Критика – 2 - страница 5
Ну вот, скажем, Борис Екимов – он кто, «писатель-либерал» или «писатель-патриот»? К содержанию екимовской прозы, к уровню, к значимости её вопрос этот вообще не имеет отношения.
Какая разница, в «Новом мире» или в «Нашем современнике» напечатан новый текст Екимова? Проза его не меряется репутацией органа, в которой обнародована. Екимов сам по себе. Он – писатель. Вот и всё.
Ведь очевидно же, что настоящая литература – дама неполиткорректная. В высшей степени. Благородство намерений автора, его гражданский или какой угодно другой пыл, ей – литературе – без разницы. Признаёт только одно – художественную состоятельность текста.
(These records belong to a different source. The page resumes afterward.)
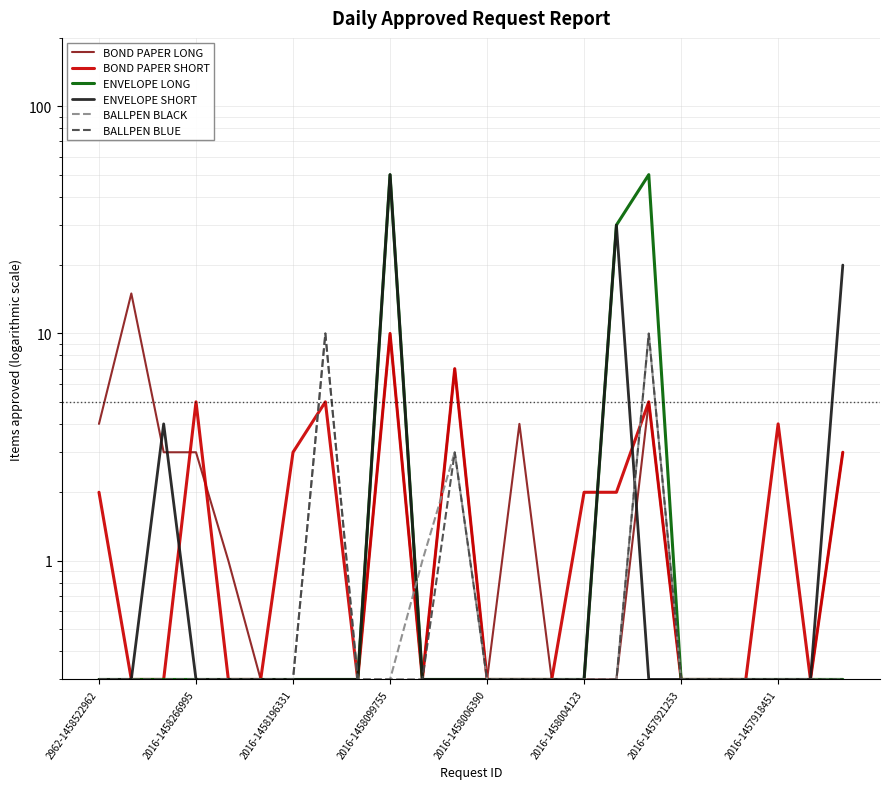

Which label corresponds to the smallest value in the chart?

2016-1458004123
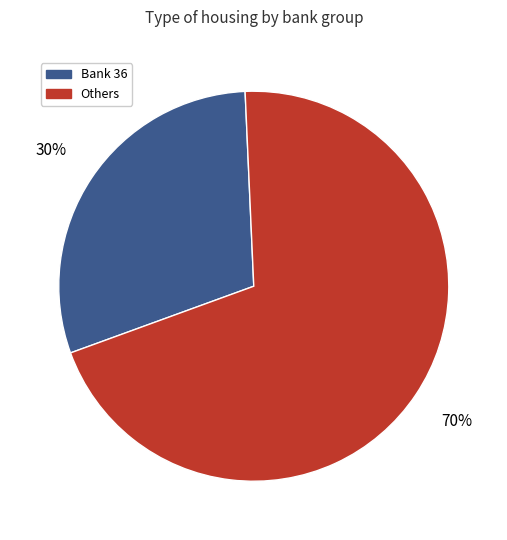

Is there any slice that represents more than half of the pie?

Yes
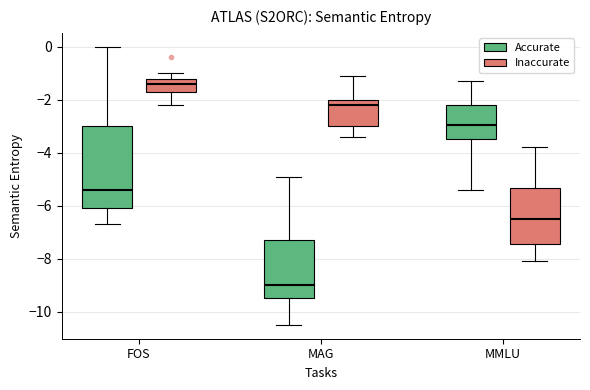

Which box's median line is the highest?

FOS (Inaccurate)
Почему же критика не может жить по тем же законам?
Вопрос, действительно, детский. Потому как ответ на него, увы, будет очевидным: мешает гипертрофированная гордыня людей, которым кажется, что они-то и руководят литературой. И, соответственно (всё-таки критики – не идиоты), такой же гипертрофированный комплекс неполноценности.
Ну, скажем, у того же многоопытного Данилкина, который может вдруг выдать вот такую простодушную фразу-проговорку в подзаголовке к своей статье «Клудж»: «Как литература „нулевых“ стала тем, чем не должна была стать ни при каких обстоятельствах».
То есть фразу, подразумевающую, что автор, на самом деле, знает, какой должна быть литература. Интересно, откуда?
Как минимум, от Аристотеля, то есть более двух тысячелетий пытаемся мы понять, что такое литература. И – не понимаем. Каждый, пишущий о литературе, вынужден начинать размышление об этом с самого начала. Этим-то, собственно, литература и прекрасна. Тем, что каждый раз – новая. Каждый раз – непредсказуемая. Потому она и вечна.
Вроде, как азбучная истина.
Но именно – вроде. Слишком часто критики наши на уровне своих непосредственных, моторных, реакций демонстрируют подспудную уверенность (или надежду), что литературой как-то всё-таки можно «порулить».
В этом отношении абсолютно логичен и последователен тот же Данилкин, призвав в своих «Январских тезисах», поруководить литературой уже само наше государство, и попытавшись успокоить особо либеральных или просто нервных литераторов: «Сотрудничество с государством – не позорный коллаборационизм, а нормальный этап писательского развития».
«Ну а если всё-таки ею можно руководить, то, простите, почему это делаю не я?» – вот с этим вопросом, как я понимаю, и отправляются критики на свои «литературно-критические стрелки» выяснять, кто тут у нас, критиков, в паханах, а кто, извините, ещё в пацанах ходит.
Стилистка таких разборок как раз и требует обязательного повышения голоса, использования сильных (колюще-режущих) образных рядов.
Статьи Белякова, скажем, сопровождаются чем-то вроде слогана к его колонке, смысл которого мною воспринят как «Писатель, не выходит на встречную полосу – зашибут!» То есть «есть мнение», что критика – это дело крутое. И тут ещё один, опять же, детский вопрос: а почему, собственно? Почему литературный спор, это обязательно дуэль или «стрелка»? Почему про литературу нельзя разговаривать по-человечески, без наездов; разговаривать так, чтобы было слышно друг друга.
Чтобы можно было, извините, думать, а не клокотать?
Разумеется, я знаю, что у критики, например, есть ещё и санитарные функции – бороться с дурновкусием, с профанацией литературы и т. д. Но это та борьба, в которой напрягают не голосовые связки, а – мозг. В которой нужно быть предельно точным в суждении и в слове.